第11話 百合野トオルは夏に燃ゆ①

 百合野トオルは、二週間の自宅謹慎処分となったらしい。らしいというのは、相も変わらず僕がそれを人づてに聞いたからだ。


 夜桜カレンが不登校になった一件があったからか、百合野トオルのことは、そんな話がひっそりと流れたぐらいで、あまり騒ぎ立てられなかった。

 僕ら生徒は変わらず学校に来て、用意された講義動画を眺める。


 人口の減少による教師不足と、教師の能力差による学習格差をなくすため全公立高校一律で導入されたというこの授業形態が、狙い通りの結果を生んだのかは分からない。ただ、二十一世紀前半に騒がれていたという教師の労働環境問題は解決したという。今では教師は生徒の監督者兼指導役として生徒を管理し、諸々の相談に乗り、時折授業で分からないことがあれば個別に対応する。それが主な仕事だ。昔は部活動の指導も教師の仕事だったのだというから驚きだ。


 技術の進歩とデジタル化の普及は、世界を豊かにし、効率化する。それは、教育も例外ではない。

 まるで歯車の生産レーンのようだ。いつだって僕は、そう思う。



   *



 放課後。校舎の外に出ると、いつもと変わらぬ生ぬるい空気が肌に纏わり付いた。

〈外〉の世界では、昼は優に四十℃を越え、冷え込む夜は当たり前のように氷点下になるという、そんな〈外〉と違って、シェルター内は常に人間が過ごしやすい気温二十℃、湿度五十%前後に保たれている。しかしそんな快適な環境に反対する人も少なくないらしい。


 夏は暑く、冬は寒いものだ、と。シェルター生まれシェルター育ちの僕らの世代から言わせれば非効率的だが、古くから共に歩んできたその自然の摂理を、未だ捨てきれない人は多い。

 確かに、季節を重んじるその思想に情緒は感じる。けれどそう思う反面、季節を再現してももう『季節』は戻ってこないのではないかと僕は思う


 シェルターができて、閉じ込められた落葉樹は身体を壊したかのように、次々と枯れていった。残った常緑樹たちも、花を咲かすことはなくなり、深緑は芽吹かなくなった。

 学校脇の街路には、今も空気を清浄にするというツツジがずらりと植えられているが、僕はその花を見たことがない。


 植物たちはただ息をして、ただ生き長らえているかのように隆盛の時期を忘れてしまった。彼らに季節を思い出させることは、はたして人の手で可能なのだろうか。


 そんなことを考えながら僕は歩き出し、ほどなくして校門付近がざわついていることに気付いた。

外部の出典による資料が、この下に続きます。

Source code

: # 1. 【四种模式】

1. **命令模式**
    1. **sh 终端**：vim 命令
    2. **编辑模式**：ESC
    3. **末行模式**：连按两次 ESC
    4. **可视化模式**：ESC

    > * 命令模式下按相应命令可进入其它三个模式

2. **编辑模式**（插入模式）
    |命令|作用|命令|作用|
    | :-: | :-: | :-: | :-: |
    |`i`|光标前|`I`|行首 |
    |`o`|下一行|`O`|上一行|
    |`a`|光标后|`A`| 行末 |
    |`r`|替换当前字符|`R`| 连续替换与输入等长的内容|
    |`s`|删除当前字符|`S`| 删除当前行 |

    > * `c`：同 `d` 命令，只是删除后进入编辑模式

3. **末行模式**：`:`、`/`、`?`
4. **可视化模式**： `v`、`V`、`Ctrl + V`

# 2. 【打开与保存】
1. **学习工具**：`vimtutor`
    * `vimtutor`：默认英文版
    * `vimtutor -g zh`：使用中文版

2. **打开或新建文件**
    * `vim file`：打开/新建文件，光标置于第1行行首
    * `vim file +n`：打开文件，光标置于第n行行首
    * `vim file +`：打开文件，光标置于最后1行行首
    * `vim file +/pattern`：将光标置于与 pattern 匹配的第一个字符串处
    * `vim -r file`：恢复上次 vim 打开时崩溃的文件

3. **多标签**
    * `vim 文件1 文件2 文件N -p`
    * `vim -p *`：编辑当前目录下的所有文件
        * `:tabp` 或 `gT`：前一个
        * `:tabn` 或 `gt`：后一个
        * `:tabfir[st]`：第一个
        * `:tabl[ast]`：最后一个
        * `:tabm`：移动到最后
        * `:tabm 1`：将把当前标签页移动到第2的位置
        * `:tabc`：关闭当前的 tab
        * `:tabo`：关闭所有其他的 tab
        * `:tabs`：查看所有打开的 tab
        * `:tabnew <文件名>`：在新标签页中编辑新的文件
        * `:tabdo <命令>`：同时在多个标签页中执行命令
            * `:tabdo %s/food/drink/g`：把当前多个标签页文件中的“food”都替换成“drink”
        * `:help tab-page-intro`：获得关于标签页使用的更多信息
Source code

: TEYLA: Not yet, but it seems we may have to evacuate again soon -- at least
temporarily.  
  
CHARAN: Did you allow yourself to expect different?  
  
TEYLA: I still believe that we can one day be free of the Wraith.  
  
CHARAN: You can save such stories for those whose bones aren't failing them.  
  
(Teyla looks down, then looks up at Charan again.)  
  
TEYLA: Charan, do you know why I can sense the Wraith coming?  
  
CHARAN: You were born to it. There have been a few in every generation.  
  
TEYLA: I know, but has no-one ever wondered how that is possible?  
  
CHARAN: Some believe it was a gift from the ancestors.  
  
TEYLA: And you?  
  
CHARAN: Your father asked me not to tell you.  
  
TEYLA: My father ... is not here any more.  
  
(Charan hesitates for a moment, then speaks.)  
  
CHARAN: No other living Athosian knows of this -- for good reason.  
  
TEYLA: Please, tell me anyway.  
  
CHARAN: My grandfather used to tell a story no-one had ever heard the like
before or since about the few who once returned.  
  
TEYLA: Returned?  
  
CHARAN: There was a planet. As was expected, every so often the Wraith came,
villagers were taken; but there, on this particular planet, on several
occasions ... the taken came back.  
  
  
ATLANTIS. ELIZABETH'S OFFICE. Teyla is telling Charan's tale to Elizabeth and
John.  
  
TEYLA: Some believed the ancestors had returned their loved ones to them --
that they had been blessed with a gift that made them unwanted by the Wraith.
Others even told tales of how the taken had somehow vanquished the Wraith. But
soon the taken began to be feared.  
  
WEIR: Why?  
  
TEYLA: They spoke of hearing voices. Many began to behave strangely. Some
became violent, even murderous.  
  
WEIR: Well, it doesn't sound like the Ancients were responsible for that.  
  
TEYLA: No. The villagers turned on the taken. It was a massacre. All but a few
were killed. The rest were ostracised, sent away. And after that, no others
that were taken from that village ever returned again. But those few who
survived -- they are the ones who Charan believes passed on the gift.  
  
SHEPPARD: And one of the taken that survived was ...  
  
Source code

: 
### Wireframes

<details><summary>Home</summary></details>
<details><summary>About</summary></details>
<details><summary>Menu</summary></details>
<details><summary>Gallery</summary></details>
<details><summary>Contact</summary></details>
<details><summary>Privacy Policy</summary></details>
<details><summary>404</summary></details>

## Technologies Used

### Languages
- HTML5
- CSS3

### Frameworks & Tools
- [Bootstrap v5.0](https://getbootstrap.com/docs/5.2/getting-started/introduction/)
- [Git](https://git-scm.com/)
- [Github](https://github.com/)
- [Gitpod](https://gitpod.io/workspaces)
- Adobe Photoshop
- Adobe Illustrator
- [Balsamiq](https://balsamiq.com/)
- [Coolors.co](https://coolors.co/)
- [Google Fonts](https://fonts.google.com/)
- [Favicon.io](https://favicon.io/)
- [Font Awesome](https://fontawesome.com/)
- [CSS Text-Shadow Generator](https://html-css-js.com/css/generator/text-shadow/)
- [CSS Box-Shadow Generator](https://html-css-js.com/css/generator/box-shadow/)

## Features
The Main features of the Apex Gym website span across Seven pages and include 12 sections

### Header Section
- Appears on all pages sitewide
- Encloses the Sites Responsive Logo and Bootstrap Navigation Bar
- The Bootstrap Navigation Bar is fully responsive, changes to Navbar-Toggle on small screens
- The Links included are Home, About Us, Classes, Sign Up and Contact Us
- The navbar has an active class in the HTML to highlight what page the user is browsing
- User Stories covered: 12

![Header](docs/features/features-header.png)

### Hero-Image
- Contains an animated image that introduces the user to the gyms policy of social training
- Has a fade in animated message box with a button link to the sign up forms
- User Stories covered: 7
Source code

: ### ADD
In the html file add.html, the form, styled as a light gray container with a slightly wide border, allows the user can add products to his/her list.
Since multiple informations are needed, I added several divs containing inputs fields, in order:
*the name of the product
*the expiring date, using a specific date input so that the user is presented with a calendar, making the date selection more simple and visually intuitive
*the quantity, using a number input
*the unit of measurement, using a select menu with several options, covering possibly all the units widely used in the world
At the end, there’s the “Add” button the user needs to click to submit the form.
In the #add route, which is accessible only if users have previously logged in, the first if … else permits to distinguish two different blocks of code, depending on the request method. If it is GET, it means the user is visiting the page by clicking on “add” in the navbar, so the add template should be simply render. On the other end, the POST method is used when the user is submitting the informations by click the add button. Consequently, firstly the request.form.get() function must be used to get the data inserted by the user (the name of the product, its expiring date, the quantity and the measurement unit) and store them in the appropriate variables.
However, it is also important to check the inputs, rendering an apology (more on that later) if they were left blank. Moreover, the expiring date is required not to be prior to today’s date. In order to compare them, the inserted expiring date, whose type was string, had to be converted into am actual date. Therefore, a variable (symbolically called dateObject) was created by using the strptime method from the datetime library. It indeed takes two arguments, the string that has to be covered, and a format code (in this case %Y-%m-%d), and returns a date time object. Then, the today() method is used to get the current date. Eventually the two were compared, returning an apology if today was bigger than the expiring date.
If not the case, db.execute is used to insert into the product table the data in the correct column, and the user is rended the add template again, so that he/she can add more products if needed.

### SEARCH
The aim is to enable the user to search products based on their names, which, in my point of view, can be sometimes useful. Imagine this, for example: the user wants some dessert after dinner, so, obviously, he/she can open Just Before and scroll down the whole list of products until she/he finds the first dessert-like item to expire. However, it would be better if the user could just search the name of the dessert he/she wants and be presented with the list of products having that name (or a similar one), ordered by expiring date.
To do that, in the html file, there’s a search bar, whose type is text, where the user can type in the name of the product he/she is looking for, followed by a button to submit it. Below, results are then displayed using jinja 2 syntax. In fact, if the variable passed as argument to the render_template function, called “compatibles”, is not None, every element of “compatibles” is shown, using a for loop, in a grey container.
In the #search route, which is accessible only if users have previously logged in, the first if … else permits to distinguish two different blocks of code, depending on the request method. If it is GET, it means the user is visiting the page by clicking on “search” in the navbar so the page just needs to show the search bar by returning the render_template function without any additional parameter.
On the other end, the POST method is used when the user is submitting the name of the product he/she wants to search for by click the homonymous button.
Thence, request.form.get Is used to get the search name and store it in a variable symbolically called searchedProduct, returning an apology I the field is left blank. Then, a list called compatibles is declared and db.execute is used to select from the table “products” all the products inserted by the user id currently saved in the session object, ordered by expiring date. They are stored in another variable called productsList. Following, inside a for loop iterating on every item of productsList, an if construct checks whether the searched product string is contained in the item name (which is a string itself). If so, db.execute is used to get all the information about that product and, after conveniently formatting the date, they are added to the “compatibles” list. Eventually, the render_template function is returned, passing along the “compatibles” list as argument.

 何か騒ぎが起こっているわけではない。ただ通り過ぎる生徒が一様に何かを見て、驚いた素振りを見せている。


 その理由はすぐに分かった。

 いつもと変わらぬ歩調で校門を出ようとした僕は、一人の女子生徒が校門の塀に寄り掛かっているのを見つけた。


 皆が振り返る理由も納得だった。長身で金髪の彼女は目立つ。それでなくても彼女は有名人で、今は密かに話題の人物だ。

 そんな彼女が僕を見つけて目の色を変える。半袖のパーカーにショートパンツ姿の彼女は僕の進路の前に立ち塞がると、相も変わらず衆目を気にせずに言った。


「ツラ、ちょっと貸してよ」


 それは、いつか聞いたのと同じ台詞だった。